Ike nodded approval and raised his glass: "Now," he pronounced, solemnly, "I've got to own that they ain't none of us in Timber City that's as handy with guns as what you be—but, at that, most of us kin hit a man reasonable often—an' some of us has."

"I'll give you a chance to do it again, then. But, first, you slip down cellar there an' h'ist me up a bunch of beer kegs. I'm goin' to build me a barricade so you birds can't rake the back bar through the window." As Ike passed up the kegs, the Texan arranged them in such a manner that from neither windows nor door could anyone upon the outside cover the space behind the bar, and when Ike came up into the room he shook his head, gloomily: "What's the big idee," he asked, "of startin' a war over a dollar an' four bits? It ain't too late yet fer to leave yer guns in here an' plead guilty to disturbin' the peace. That won't cost you much—but this way, how in hell do you expect to play a lone hand agin a whole town an' git away with it? You're either plumb crazy or drunk or there's somethin' settin' heavy on yer mind——"

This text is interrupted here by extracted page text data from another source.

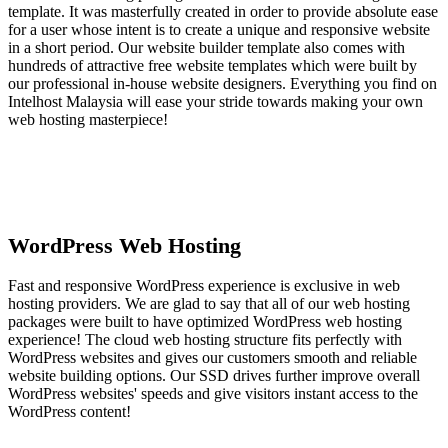
template. It was masterfully created in order to provide absolute ease
for a user whose intent is to create a unique and responsive website
in a short period. Our website builder template also comes with
hundreds of attractive free website templates which were built by
our professional in-house website designers. Everything you find on
Intelhost Malaysia will ease your stride towards making your own
web hosting masterpiece!
WordPress Web Hosting
Fast and responsive WordPress experience is exclusive in web
hosting providers. We are glad to say that all of our web hosting
packages were built to have optimized WordPress web hosting
experience! The cloud web hosting structure fits perfectly with
WordPress websites and gives our customers smooth and reliable
website building options. Our SSD drives further improve overall
WordPress websites' speeds and give visitors instant access to the
WordPress content!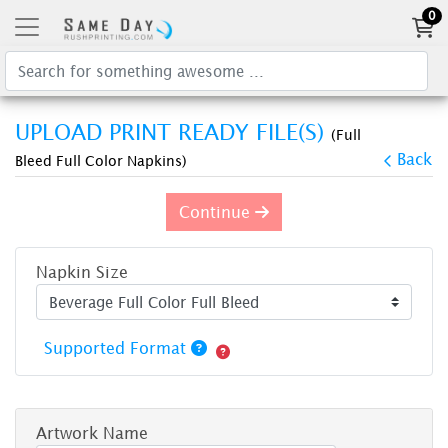
0
UPLOAD PRINT READY FILE(S)
(Full
Back
Bleed Full Color Napkins)
Continue
Napkin Size
Supported Format
Artwork Name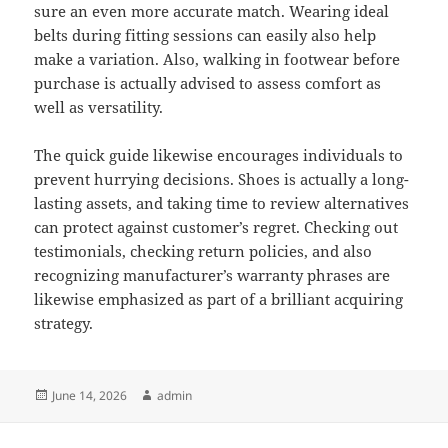
sure an even more accurate match. Wearing ideal
belts during fitting sessions can easily also help
make a variation. Also, walking in footwear before
purchase is actually advised to assess comfort as
well as versatility.
The quick guide likewise encourages individuals to
prevent hurrying decisions. Shoes is actually a long-
lasting assets, and taking time to review alternatives
can protect against customer’s regret. Checking out
testimonials, checking return policies, and also
recognizing manufacturer’s warranty phrases are
likewise emphasized as part of a brilliant acquiring
strategy.
Posted
Author
June 14, 2026
admin
on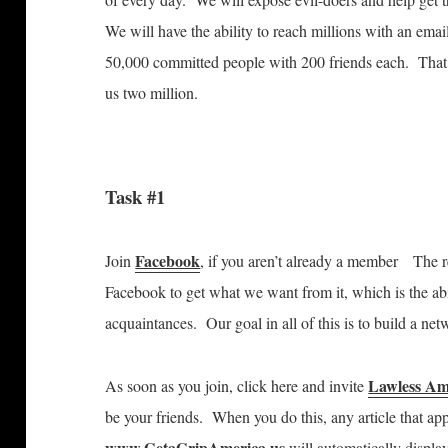
We will have the ability to reach millions with an em
50,000 committed people with 200 friends each. That’
us two million.
Task #1
Facebook
Join
, if you aren’t already a member
The r
Facebook to get what we want from it, which is the abil
acquaintances. Our goal in all of this is to build a ne
Lawless Am
As soon as you join, click here and invite
be your friends. When you do this, any article that a
www.GetaGripAmerica.us
will automatically displa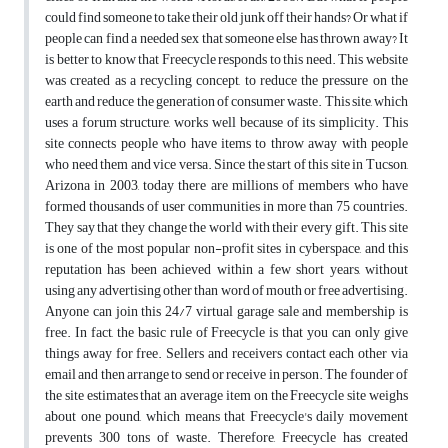
could find someone to take their old junk off their hands? Or what if
people can find a needed sex that someone else has thrown away? It
is better to know that Freecycle responds to this need. This website
was created as a recycling concept, to reduce the pressure on the
earth and reduce the generation of consumer waste. This site, which
uses a forum structure, works well because of its simplicity. This
site connects people who have items to throw away with people
who need them and vice versa. Since the start of this site in Tucson,
Arizona in 2003, today there are millions of members who have
formed thousands of user communities in more than 75 countries.
They say that they change the world with their every gift. This site
is one of the most popular non-profit sites in cyberspace, and this
reputation has been achieved within a few short years, without
using any advertising other than word of mouth or free advertising.
Anyone can join this 24/7 virtual garage sale and membership is
free. In fact, the basic rule of Freecycle is that you can only give
things away for free. Sellers and receivers contact each other via
email and then arrange to send or receive in person. The founder of
the site estimates that an average item on the Freecycle site weighs
about one pound, which means that Freecycle's daily movement
prevents 300 tons of waste. Therefore, Freecycle has created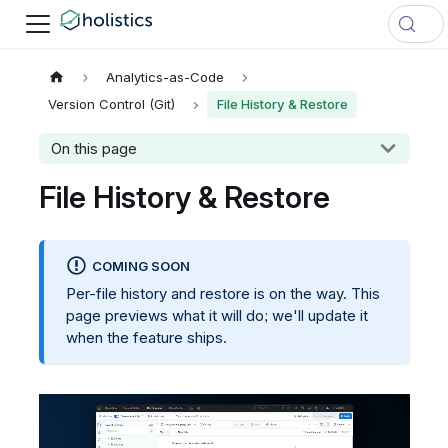
Analytics-as-Code
Version Control (Git)
File History & Restore
On this page
File History & Restore
COMING SOON
Per-file history and restore is on the way. This
page previews what it will do; we'll update it
when the feature ships.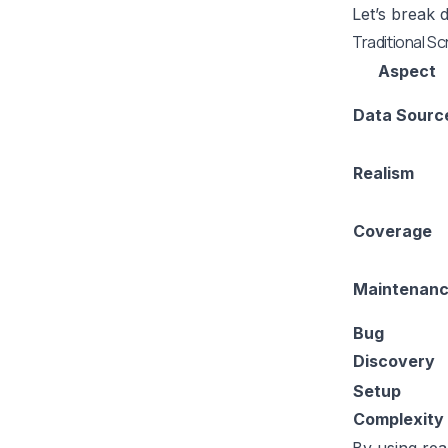
Let’s break 
Traditional Sc
Aspect
Data Sourc
Realism
Coverage
Maintenan
Bug
Discovery
Setup
Complexity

"I want my change," insisted the Texan stubbornly, "an' I'm goin' to take it out in trade, an' also them fines—there's twenty or thirty drinks comin', accordin' to the matches. Pour me out a couple of more an' then you've got to take our little friend here an' beat it before the fireworks start. I ain't drunk now, but I'm goin' to be! An' when I am—there's a little song we used to sing way down on the Rio Grande, it runs somethin' like this." Raising his voice the cowboy roared forth the words of his song:

"I'm a howler from the prairie of the West.
If you want to die with terror, look at me.
I'm chain-lightning—if I ain't, may I be blessed.
I'm the snorter of the boundless prairie.

"He's a killer and a hater!
He's the great annihilator!
He's the terror of the boundless prairie!

"I'm the snoozer from the upper trail!
I'm the reveller in murder and in gore!
I can bust more Pullman coaches on the rail
Than anyone who's worked the job before.

"He's a snorter and a snoozer.
He's the great trunk line abuser.
He's the man who put the sleeper on the rail.

"I'm a double-jawed hyena from the East.
I'm the blazing, bloody blizzard from the States.
I'm the celebrated slugger; I'm the Beast.
I can snatch a man bald-headed while he waits.

"He's a double-jawed hyena!
He's the villain of the scena!
He can snatch a man bald-headed while he waits."

He finished with a whoop, and picking up the glass, drained it at a gulp. "Beat it, now, Ike, ol' Stork!" he cried, "an' take a bottle of bug-juice, an' our slumberin' friend, with you. So long, ol' timer! I'm a wolf, an' it's my night to howl! Slip up to the hotel an' tell the cook to shoot me down a half-dozen buzzard's eggs fried in grizzly juice, a couple of rattlesnake sandwiches, a platter of live centipedes, an' a prickly-pear salad. I'm hungry, an' I'm on my prowl!"